Впереди необозримо длинное пространство утра — больше пяти часов. Многовато, конечно, но Голосов был наполнен ожиданием, и ожидание освещало его. Торжественный и праздничный, он умывался, принимал душ, потом ходил завтракать. И в лице, и в движениях его было столько умиротворенного спокойствия, что люди смотрели на него с удивлением.

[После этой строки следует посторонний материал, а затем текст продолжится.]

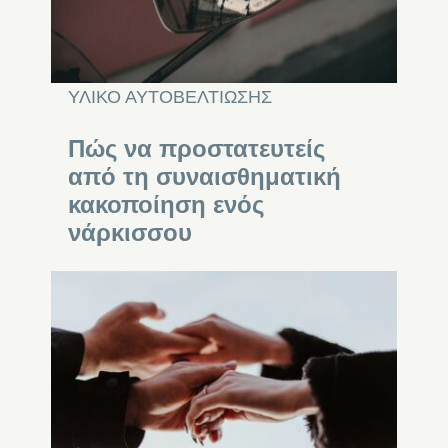
ΥΛΙΚΟ ΑΥΤΟΒΕΛΤΙΩΣΗΣ
Πώς να προστατευτείς
από τη συναισθηματική
κακοποίηση ενός
νάρκισσου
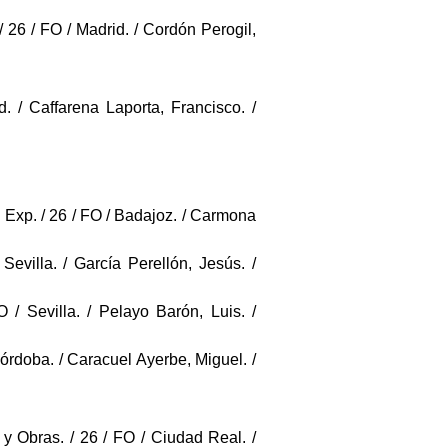
/ 26 / FO / Madrid. / Cordón Perogil,
. / Caffarena Laporta, Francisco. /
. Exp. / 26 / FO / Badajoz. / Carmona
Sevilla. / García Perellón, Jesús. /
O / Sevilla. / Pelayo Barón, Luis. /
Córdoba. / Caracuel Ayerbe, Miguel. /
 y Obras. / 26 / FO / Ciudad Real. /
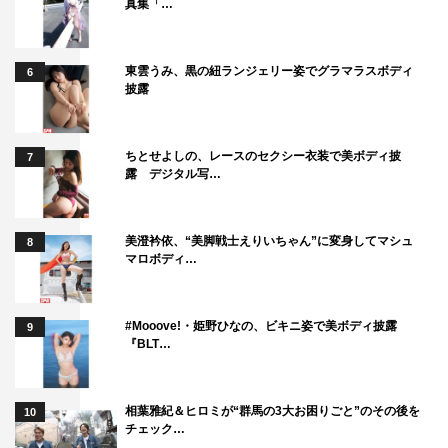
真集「…
東雲うみ、黒の紐ランジェリー姿でグラマラスボディ
6
披露
ちとせよしの、レースのセクシー衣装で美ボディ披
7
露 デジタル写…
美澄衿依、“美脚戦士えりいちゃん”に変身してマシュ
8
マロボディ…
#Mooove!・姫野ひなの、ビキニ姿で美ボディ披露
9
『BLT…
相葉雅紀＆ヒロミが“群馬の3大お困りごと”のその後を
10
チェック…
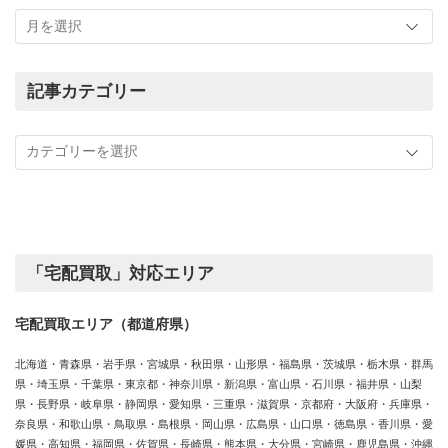
こ
れ
ま
で
の
記事カテゴリー
買
記
取
事
実
カ
績
テ
ゴ
リ
ー
「宅配買取」対応エリア
宅配買取エリア（都道府県）
北海道・青森県・岩手県・宮城県・秋田県・山形県・福島県・茨城県・栃木県・群馬
県・埼玉県・千葉県・東京都・神奈川県・新潟県・富山県・石川県・福井県・山梨
県・長野県・岐阜県・静岡県・愛知県・三重県・滋賀県・京都府・大阪府・兵庫県・
奈良県・和歌山県・鳥取県・島根県・岡山県・広島県・山口県・徳島県・香川県・愛
媛県・高知県・福岡県・佐賀県・長崎県・熊本県・大分県・宮崎県・鹿児島県・沖縄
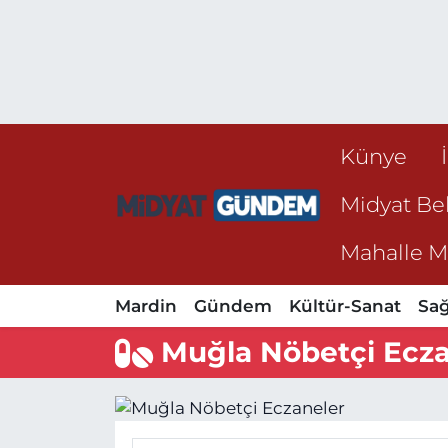
Künye
Midyat Bel
Mahalle Mu
Mardin
Gündem
Kültür-Sanat
Sağ
Muğla Nöbetçi Ecza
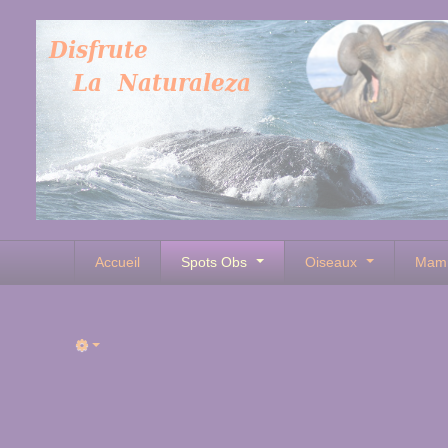
Accueil
Spots Obs
Oiseaux
Mam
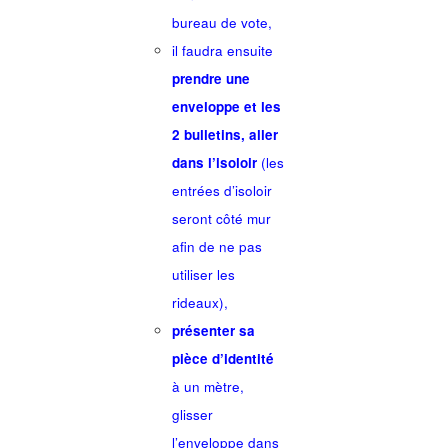
bureau de vote,
il faudra ensuite
prendre une
enveloppe et les
2 bulletins, aller
dans l’isoloir
(les
entrées d’isoloir
seront côté mur
afin de ne pas
utiliser les
rideaux),
présenter sa
pièce d’identité
à un mètre,
glisser
l’enveloppe dans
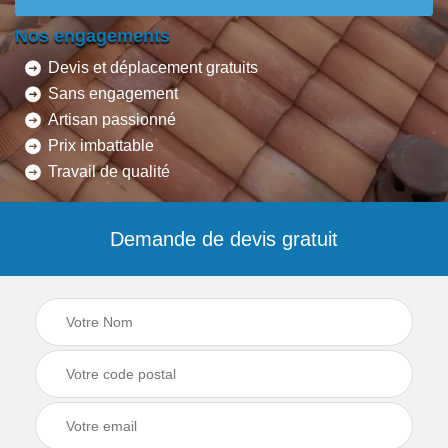
Nos engagements
Devis et déplacement gratuits
Sans engagement
Artisan passionné
Prix imbattable
Travail de qualité
Demande de devis gratuit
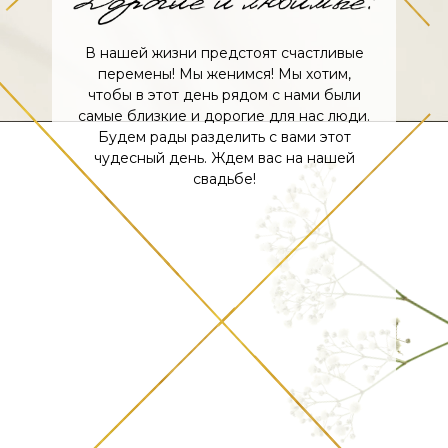
В нашей жизни предстоят счастливые
перемены! Мы женимся! Мы хотим,
чтобы в этот день рядом с нами были
самые близкие и дорогие для нас люди.
Будем рады разделить с вами этот
чудесный день. Ждем вас на нашей
свадьбе!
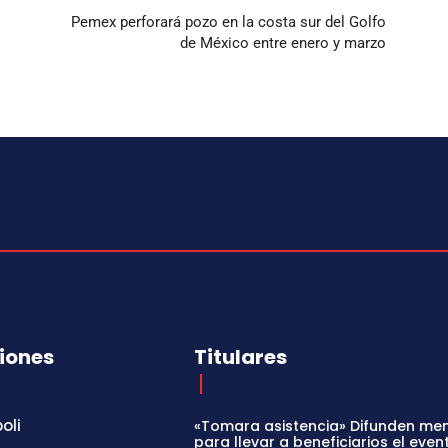
Pemex perforará pozo en la costa sur del Golfo
de México entre enero y marzo
iones
Titulares
oli
«Tomara asistencia» Difunden me
para llevar a beneficiarios el even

Вернувшись в номер, он вытащил из портфеля и полистал многострадальный сценарий свой — собственный свой сценарий большого художественного фильма, который сочинял несколько лет, возил с собой повсюду и мечтал поставить, но пока это было далеко, так далеко! Да, он хорошо написал его, весь фильм был уже как бы снят в его воображении, и было обидно и странно, что сценарий не утверждали — даже заявку не хотели принять! — но сейчас это не слишком огорчало. Придет еще время, если работа его достойна. Правильно, что он не идет на уступки. Он — написал, он фактически снял, и это пока самое главное. Фильм как бы уже существует в природе, пусть пока лишь для него одного. Лучше ли заложить душу, изменить себе, получить скорую постановку как будто бы твоего, а на самом деле вовсе не твоего уже? Он вспомнил еще одного знакомого, который, взяв хороший сценарий, многократно переделывал его по настоянию редакторов, добился-таки утверждения, но затем переделывал и снятый фильм, а в результате почти ничего не осталось в фильме от первоначального замысла… И все это называл он «тактикой и стратегией», чтобы добиться возможности снимать потом все, что он хочет, «безоговорочно». Однако для постановки следующего фильма опять потребовались бесконечные переделки… И дошло до того, что он уже и сам стал брать для постановки такие сценарии, которых раньше стыдился. Оглядка на редакторов стала его сутью. Редакторы ему, собственно, уже и не нужны были, потому что самый трусливый, самый оглядчивый и малодушный редактор поселился внутри него, и даже студийные редактора корили его за традиционность и примитивизм… Нет, ни при ка-каких обстоятельствах нельзя изменять себе!